As nove vacinas candidatas que passaram da fase 2 de testes clínicos no mundo se mostraram seguras e despertaram a produção de anticorpos e de células imunes para o combate corpo a corpo com o vírus.

Se isso de fato protege as pessoas é o que descobriremos com testes de fase 3, de eficácia, em que estão agora. Nessa etapa, milhares de pessoas são vacinadas e se compara quantos contraíram a Covid-19 entre os vacinados com os não vacinados (ou quem recebeu uma vacina falsa, o placebo).

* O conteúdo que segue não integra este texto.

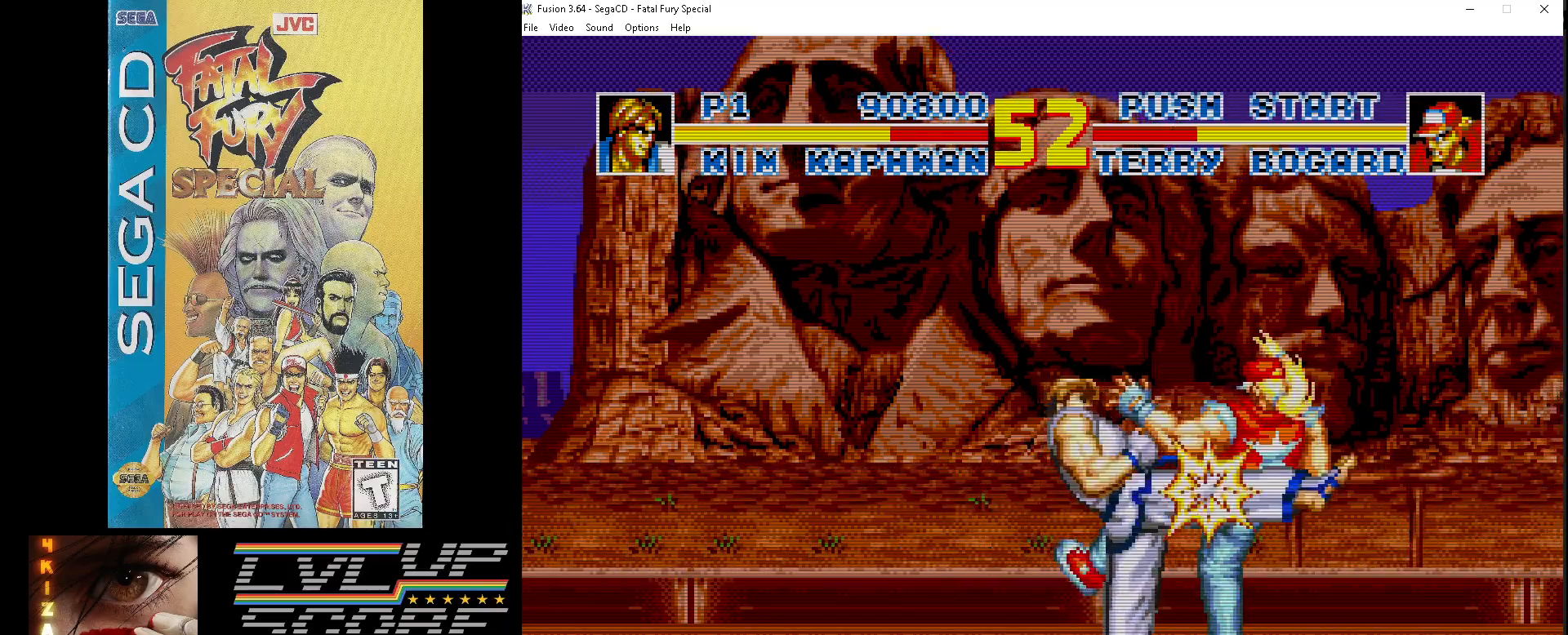
{"buttons": [], "events": [[100, "Z", "up"], [233, "Z", "down"], [350, "Z", "up"], [483, "DPAD_DOWN", "up"], [483, "DPAD_LEFT", "up"]]}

O tempo entre vacinação e imunização é de ao menos um a dois meses. Pode demorar mais dependendo das chances de as pessoas entrarem em contato com o vírus e do número de doses. Por isso o Brasil é destino quente para vacinas candidatas, não nos falta gente contraindo coronavírus.

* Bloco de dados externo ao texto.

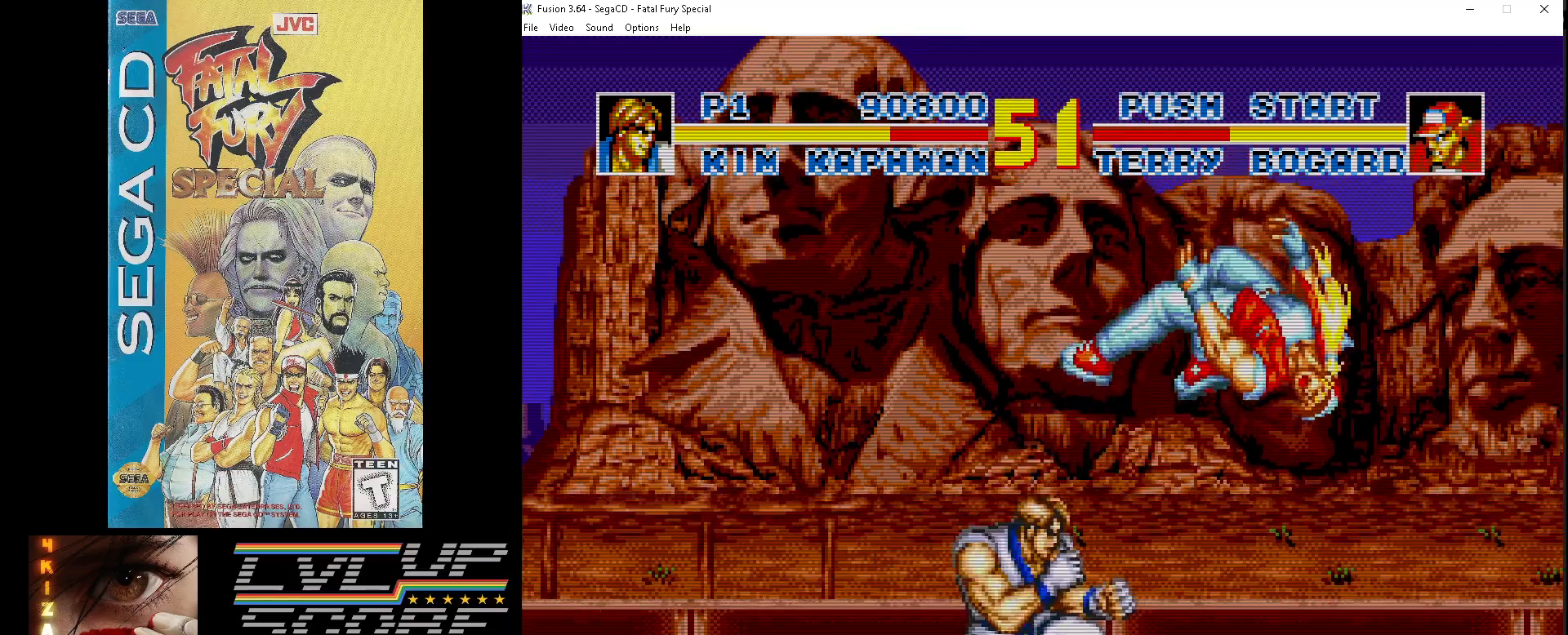
{"buttons": ["DPAD_DOWN"], "events": [[150, "DPAD_DOWN", "down"]]}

O número de doses atrasa testes pois precisamos dar uma dose, esperar um mês, dar outra dose e esperar mais um ou dois meses para ver se funciona, pelo menos. E 8 das 9 candidatas em fase 3 usam mais de uma dose. Para os testes que começaram em julho, até outubro devemos ver resultados.

Sabemos que a proteção total é improvável. A vacina do sarampo, uma das mais eficazes, protege mais de 90% dos vacinados e os impede de transmitir o vírus —não esqueça de tomar a sua. Já a da gripe protege 60%, em anos que funciona muito bem. E alguns vacinados ainda podem contrair e transmitir o vírus, embora não desenvolvam pneumonia.

Ver uma proteção contra a Covid-19 em algum ponto dessa escala já seria um cenário ótimo. Mesmo se funcionasse como a vacina da gripe, o que ainda exigiria máscaras e algum distanciamento.

Cenários não tão animadores, mas prováveis, são de algumas das candidatas não despertarem uma resposta imune que proteja as pessoas. Algumas podem despertar uma resposta fraca demais para impedir o vírus de causar doença. Casos de reinfecção que começamos a confirmar nos mostram que mesmo a infecção natural pelo coronavírus pode não despertar a imunidade protetora. Por isso precisamos de tantos testes em paralelo.

Outras vacinas podem despertar uma resposta alérgica ou inflamatória que não compensa a proteção. Como a síndrome de Guillain-Barré, na qual a resposta imune contra um vírus ou uma vacina afeta os nervos e pode causar uma paralisia e fraqueza muscular. Como aconteceu com a vacina contra a gripe de 1976, que afetava 1 pessoa a cada 100 mil vacinadas, um problema pequeno pode ficar bem numeroso com bilhões de vacinados.

No pior cenário, a resposta imune não só não funciona como ainda aumenta as chances da doença ser grave. Não temos evidência de que isso vai acontecer com a Covid-19, mas foi esse tipo de reação que nos fez descartar uma vacina contra um vírus causador de resfriado, o RSV, depois de dois bebês vacinados morrerem em 1966.

Cenários graves assim são raros, e justamente por isso podem depender de dezenas ou centenas de vacinados para serem descobertos. Por isso, quando alguma vacina candidata der muito certo, ainda veremos um grupo crescente de pessoas prioritárias sendo vacinadas, como profissionais de saúde, para ver sua segurança em larga escala antes de doses estarem disponíveis para nós.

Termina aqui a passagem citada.